For clinical stages I and II breast cancer, breast-conserving surgery, with radiotherapy and possibly chemotherapy may be indicated if one or two sentinel lymph nodes are found to have cancer which is not extensive. In this case, the sentinel lymph nodes would be examined, and lymphadenectomy as further evaluation is not indicated as this result from the sentinel lymph nodes is sufficient to recommend treatment.
BCS may also be used in cases of biopsy-proven invasive breast cancer or biopsy-proven ductal carcinoma in situ (DCIS). In the assessment of the tumor, the surgeon should assess the ability to resect the tumor with clear margins while providing a cosmetic result that is acceptable to the patient. 
Shared decision-making is an important consideration in breast-conserving surgery. It is estimated that between 50% and 70% of patients are active participants in the decision making of breast cancer surgery. The time following a cancer diagnosis may be filled with fear, vulnerability, and a sense of being overwhelmed at the amount of information being provided by physicians as well as accessed on the internet. Each patient has their own set of unique characteristics, which may make it challenging to read information online and apply that information to a specific individual circumstance. In addition, there are several important misconceptions regarding breast-conservation surgery for patients and clinicians to keep in mind.
- In appropriately selected patients, mastectomy and breast-conserving surgery have equivalent survival rates.
- Undergoing mastectomy does not eliminate the risk for recurrent or new cancer.
- Radiation therapy may still be needed following breast-conservation surgery.
- The decision regarding the need for chemotherapy is independent from the surgical options.

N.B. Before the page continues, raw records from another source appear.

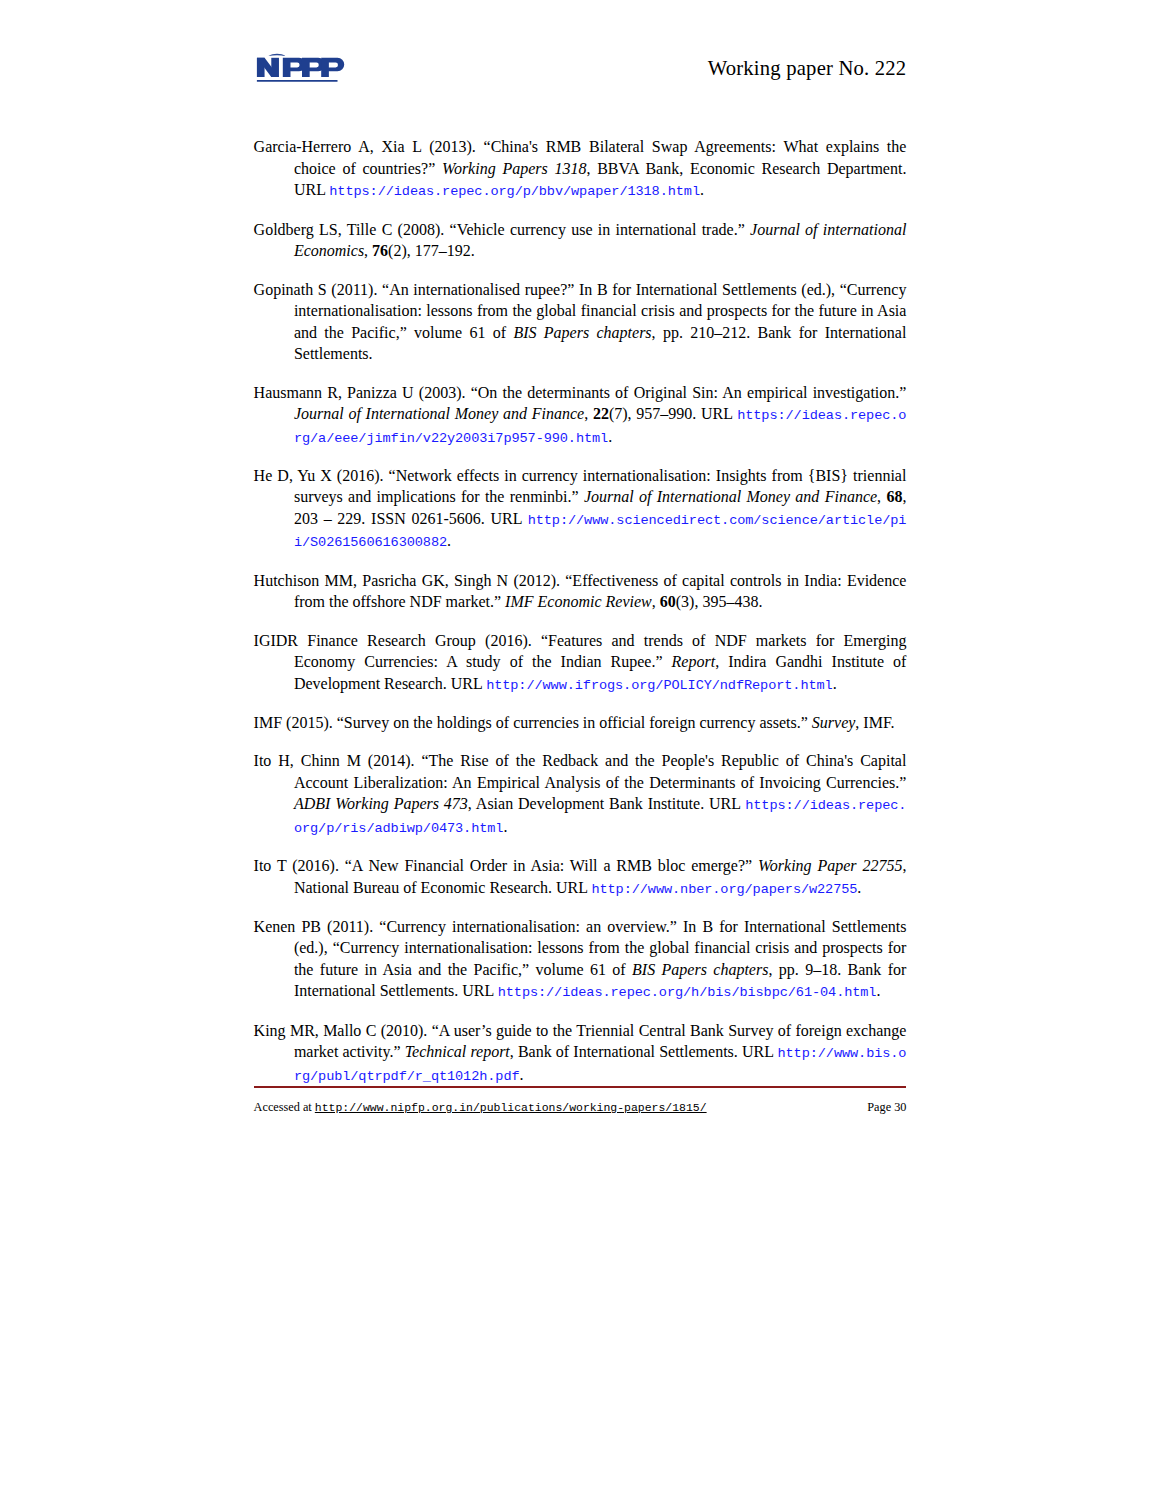Working paper No. 222
Garcia-Herrero A, Xia L (2013). “China's RMB Bilateral Swap Agreements: What explains the choice of countries?” Working Papers 1318, BBVA Bank, Economic Research Department. URL https://ideas.repec.org/p/bbv/wpaper/1318.html.
Goldberg LS, Tille C (2008). “Vehicle currency use in international trade.” Journal of international Economics, 76(2), 177–192.
Gopinath S (2011). “An internationalised rupee?” In B for International Settlements (ed.), “Currency internationalisation: lessons from the global financial crisis and prospects for the future in Asia and the Pacific,” volume 61 of BIS Papers chapters, pp. 210–212. Bank for International Settlements.
Hausmann R, Panizza U (2003). “On the determinants of Original Sin: An empirical investigation.” Journal of International Money and Finance, 22(7), 957–990. URL https://ideas.repec.org/a/eee/jimfin/v22y2003i7p957-990.html.
He D, Yu X (2016). “Network effects in currency internationalisation: Insights from {BIS} triennial surveys and implications for the renminbi.” Journal of International Money and Finance, 68, 203 – 229. ISSN 0261-5606. URL http://www.sciencedirect.com/science/article/pii/S0261560616300882.
Hutchison MM, Pasricha GK, Singh N (2012). “Effectiveness of capital controls in India: Evidence from the offshore NDF market.” IMF Economic Review, 60(3), 395–438.
IGIDR Finance Research Group (2016). “Features and trends of NDF markets for Emerging Economy Currencies: A study of the Indian Rupee.” Report, Indira Gandhi Institute of Development Research. URL http://www.ifrogs.org/POLICY/ndfReport.html.
IMF (2015). “Survey on the holdings of currencies in official foreign currency assets.” Survey, IMF.
Ito H, Chinn M (2014). “The Rise of the Redback and the People's Republic of China's Capital Account Liberalization: An Empirical Analysis of the Determinants of Invoicing Currencies.” ADBI Working Papers 473, Asian Development Bank Institute. URL https://ideas.repec.org/p/ris/adbiwp/0473.html.
Ito T (2016). “A New Financial Order in Asia: Will a RMB bloc emerge?” Working Paper 22755, National Bureau of Economic Research. URL http://www.nber.org/papers/w22755.
Kenen PB (2011). “Currency internationalisation: an overview.” In B for International Settlements (ed.), “Currency internationalisation: lessons from the global financial crisis and prospects for the future in Asia and the Pacific,” volume 61 of BIS Papers chapters, pp. 9–18. Bank for International Settlements. URL https://ideas.repec.org/h/bis/bisbpc/61-04.html.
King MR, Mallo C (2010). “A user’s guide to the Triennial Central Bank Survey of foreign exchange market activity.” Technical report, Bank of International Settlements. URL http://www.bis.org/publ/qtrpdf/r_qt1012h.pdf.
Accessed at http://www.nipfp.org.in/publications/working-papers/1815/
Page 30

Absolute contraindications, which are reasons why the procedure absolutely cannot be done, include:
- Pregnancy is an absolute contraindication to the use of breast irradiation. In some cases, it may be possible to perform breast-conserving surgery in the third trimester and treat the patient with radiation after delivery.
- Two or more primary tumors in separate quadrants of the breast or with diffuse malignant-appearing microcalcifications.
- A history of prior therapeutic irradiation to the breast that would require re-treatment to an excessively high total dose.
- Persistent positive margins after reasonable surgical attempts: the importance of a single focally positive microscopic margin needs further study and may not be an absolute contraindication.
- Inflammatory breast cancer
- Diffuse or indeterminate micro-calcifications on mammography
Relative contraindications encompass situations of higher risk of complications to the patient that may be outweighed by other considerations, such as the benefit to the patient. Relative contraindications include:
Oncoplastic surgery is an important consideration in breast-conserving surgery that integrates plastic surgery principles into breast cancer surgery in order to preserve aesthetic outcomes and quality of life, without compromising local control of the cancer. It is based on three surgical principles: ideal breast cancer surgery with free tumor margins, immediate breast reconstruction, and immediate symmetry with the other breast. Oncoplastic approaches to breast-conserving surgery may require a close partnership among surgeons who specialize in surgical oncology and plastic surgery. Oncoplastic surgery is not only limited to breast-conserving surgery, as the techniques and principles of plastic surgery can be applied to mastectomy as well.
Prior to 1981, there existed limited evidence that breast-conserving surgery was an acceptable alternative to radical mastectomy for treatment of early stage breast cancer. Dr. Umberto Veronesi, an Italian oncologist, challenged this notion and led a clinical trial comparing the radical mastectomy with breast-conserving surgery (which was termed quadrantectomy at the time). This landmark trial showed no differences in overall survival, disease-free survival, and local recurrence for patients with breast cancer of less than 2 cm and no palpable axillary nodes. He was widely celebrated for this landmark study, so much so that some began referring to this operation as the Veronesi Quadrantectomy.